LA Considers Shaming Anyone Who Even Drives Near a Prostitute
The city weighs going all-in on pre-crime.
The Los Angeles City Council is considering going straight-up pre-crime.
The city could use automated readers to scan license plates on cars traveling through areas where prostitution is known to occur, and send a “Dear John” letter to the address where the car is registered.
The council’s hope is that the letter would be intercepted by a loved one like a girlfriend or mother, resulting in an appropriate level of shame and a smidgen of life-ruining. The only problem is you don’t actually have to have hired a prostitute to get on the city’s scarlet mailing list. You could just be driving through the area.

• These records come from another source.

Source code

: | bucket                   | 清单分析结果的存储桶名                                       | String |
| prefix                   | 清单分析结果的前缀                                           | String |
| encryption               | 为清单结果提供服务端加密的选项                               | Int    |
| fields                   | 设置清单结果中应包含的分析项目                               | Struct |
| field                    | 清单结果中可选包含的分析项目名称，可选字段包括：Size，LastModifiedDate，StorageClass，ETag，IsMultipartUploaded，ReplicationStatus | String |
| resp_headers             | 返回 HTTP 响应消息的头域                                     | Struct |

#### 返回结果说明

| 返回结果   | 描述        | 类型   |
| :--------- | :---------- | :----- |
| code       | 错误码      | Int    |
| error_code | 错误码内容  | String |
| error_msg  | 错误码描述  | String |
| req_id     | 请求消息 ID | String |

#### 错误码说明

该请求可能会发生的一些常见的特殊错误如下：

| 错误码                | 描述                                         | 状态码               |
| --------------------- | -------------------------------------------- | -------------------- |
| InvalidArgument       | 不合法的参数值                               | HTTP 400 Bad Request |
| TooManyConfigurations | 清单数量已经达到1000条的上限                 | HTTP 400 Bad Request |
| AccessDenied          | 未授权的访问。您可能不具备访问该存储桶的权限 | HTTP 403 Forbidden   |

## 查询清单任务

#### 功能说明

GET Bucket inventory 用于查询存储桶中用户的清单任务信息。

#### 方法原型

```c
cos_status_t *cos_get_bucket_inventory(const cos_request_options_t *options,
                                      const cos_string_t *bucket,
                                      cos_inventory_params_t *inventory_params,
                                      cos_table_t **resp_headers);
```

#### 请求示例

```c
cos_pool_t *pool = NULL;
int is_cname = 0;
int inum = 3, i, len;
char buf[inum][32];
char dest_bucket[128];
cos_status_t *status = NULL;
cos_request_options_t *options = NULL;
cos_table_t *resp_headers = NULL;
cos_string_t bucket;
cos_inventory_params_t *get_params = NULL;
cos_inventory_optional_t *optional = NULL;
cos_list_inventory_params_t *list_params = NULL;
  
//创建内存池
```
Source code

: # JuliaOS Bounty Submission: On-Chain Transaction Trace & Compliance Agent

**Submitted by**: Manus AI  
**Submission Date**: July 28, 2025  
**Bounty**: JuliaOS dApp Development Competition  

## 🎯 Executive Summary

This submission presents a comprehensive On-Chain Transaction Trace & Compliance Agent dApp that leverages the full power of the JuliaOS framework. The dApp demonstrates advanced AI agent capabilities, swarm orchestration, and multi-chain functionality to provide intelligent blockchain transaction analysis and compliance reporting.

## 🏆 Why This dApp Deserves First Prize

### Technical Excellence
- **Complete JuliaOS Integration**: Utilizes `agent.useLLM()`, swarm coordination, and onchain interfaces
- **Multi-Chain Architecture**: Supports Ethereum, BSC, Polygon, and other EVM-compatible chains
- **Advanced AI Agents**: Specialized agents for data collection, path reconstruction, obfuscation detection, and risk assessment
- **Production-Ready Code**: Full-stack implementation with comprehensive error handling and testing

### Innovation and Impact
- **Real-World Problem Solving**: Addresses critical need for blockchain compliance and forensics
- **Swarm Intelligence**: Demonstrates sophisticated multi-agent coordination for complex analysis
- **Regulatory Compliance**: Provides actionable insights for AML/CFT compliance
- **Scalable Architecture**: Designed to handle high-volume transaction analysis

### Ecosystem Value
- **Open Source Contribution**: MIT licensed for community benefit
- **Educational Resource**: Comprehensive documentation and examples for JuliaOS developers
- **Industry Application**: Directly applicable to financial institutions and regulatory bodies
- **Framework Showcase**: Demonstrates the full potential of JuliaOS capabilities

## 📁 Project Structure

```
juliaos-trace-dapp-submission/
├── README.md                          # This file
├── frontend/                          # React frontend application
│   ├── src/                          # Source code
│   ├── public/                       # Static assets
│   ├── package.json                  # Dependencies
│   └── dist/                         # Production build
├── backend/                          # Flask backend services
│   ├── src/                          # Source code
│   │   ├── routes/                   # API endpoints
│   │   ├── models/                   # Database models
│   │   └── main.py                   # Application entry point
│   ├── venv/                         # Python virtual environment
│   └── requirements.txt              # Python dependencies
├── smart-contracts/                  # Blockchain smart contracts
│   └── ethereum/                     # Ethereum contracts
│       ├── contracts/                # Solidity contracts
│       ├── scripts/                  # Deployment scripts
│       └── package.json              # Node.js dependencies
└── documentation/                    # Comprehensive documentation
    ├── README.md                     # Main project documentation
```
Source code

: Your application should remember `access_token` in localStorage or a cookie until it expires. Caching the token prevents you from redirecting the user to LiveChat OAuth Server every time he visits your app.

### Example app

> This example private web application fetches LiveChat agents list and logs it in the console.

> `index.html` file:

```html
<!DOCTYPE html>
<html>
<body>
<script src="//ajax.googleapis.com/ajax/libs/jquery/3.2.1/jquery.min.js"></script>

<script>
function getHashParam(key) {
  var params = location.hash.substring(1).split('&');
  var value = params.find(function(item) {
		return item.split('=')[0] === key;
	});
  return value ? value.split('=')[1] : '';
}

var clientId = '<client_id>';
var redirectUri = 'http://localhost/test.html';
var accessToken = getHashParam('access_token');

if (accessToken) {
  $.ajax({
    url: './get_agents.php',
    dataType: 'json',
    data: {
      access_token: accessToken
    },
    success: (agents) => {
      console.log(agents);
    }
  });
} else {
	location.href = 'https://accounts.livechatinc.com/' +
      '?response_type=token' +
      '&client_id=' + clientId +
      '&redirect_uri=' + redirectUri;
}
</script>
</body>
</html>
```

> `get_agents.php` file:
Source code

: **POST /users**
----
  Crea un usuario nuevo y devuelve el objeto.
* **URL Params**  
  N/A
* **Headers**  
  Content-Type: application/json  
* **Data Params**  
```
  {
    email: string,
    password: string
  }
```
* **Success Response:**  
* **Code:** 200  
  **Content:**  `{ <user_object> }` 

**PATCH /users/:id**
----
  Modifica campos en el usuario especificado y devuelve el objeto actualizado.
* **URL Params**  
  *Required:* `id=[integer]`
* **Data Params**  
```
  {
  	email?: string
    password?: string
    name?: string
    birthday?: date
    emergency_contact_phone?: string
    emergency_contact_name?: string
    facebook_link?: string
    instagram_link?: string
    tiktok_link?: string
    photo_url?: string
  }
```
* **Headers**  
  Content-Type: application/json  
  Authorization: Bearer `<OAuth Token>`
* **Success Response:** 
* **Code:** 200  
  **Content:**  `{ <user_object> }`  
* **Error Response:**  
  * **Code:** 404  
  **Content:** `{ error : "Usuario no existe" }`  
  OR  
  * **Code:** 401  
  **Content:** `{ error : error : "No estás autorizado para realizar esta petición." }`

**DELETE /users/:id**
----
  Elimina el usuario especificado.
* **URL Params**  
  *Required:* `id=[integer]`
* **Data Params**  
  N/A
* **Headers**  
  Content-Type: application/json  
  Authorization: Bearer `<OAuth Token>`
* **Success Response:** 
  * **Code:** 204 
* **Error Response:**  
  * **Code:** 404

As Nick Selby writes at Medium, nothing about this scheme makes sense because they’re basically automating what a police officer would do assuming they had reasonable suspicion to investigate, except without all the parts where they establish the person is actually hiring a prostitute. It’s also labeling some neighborhoods as so toxic that everyone who lives in them must be guilty of something through no worse fault than lacking a better place to lay down at night.
Radley Balko of the Washington Post lays down the multiple logical leaps one would have to make to accept this as a water-tight vetting system.
“We’re now to the point where we’re passing laws aimed at potential johns suspected of soliciting prostitutes, simply because they were seen in an area where prostitutes are known to work, all because it’s possible that the theoretical prostitutes those suspected johns might have been soliciting are potentially underage or might have been forced in to sex work involuntarily.”
Presumably there was some mass, unreported theater failure where the last 30 minutes of Steven Spielberg’s 2002 classic Minority Report spontaneously combusted in the projector and went unseen by a disproportionate number of lawmakers because people keep trying to predict criminal behavior before it happens as if this is flawless idea.
Some security experts have been arguing for years that given the right algorithms we can identify who’s turned into an imminent terrorist threat online, and plenty would be happy if our internet service providers would keep a file of our digital comings and goings with little use outside planning potential prosecutions.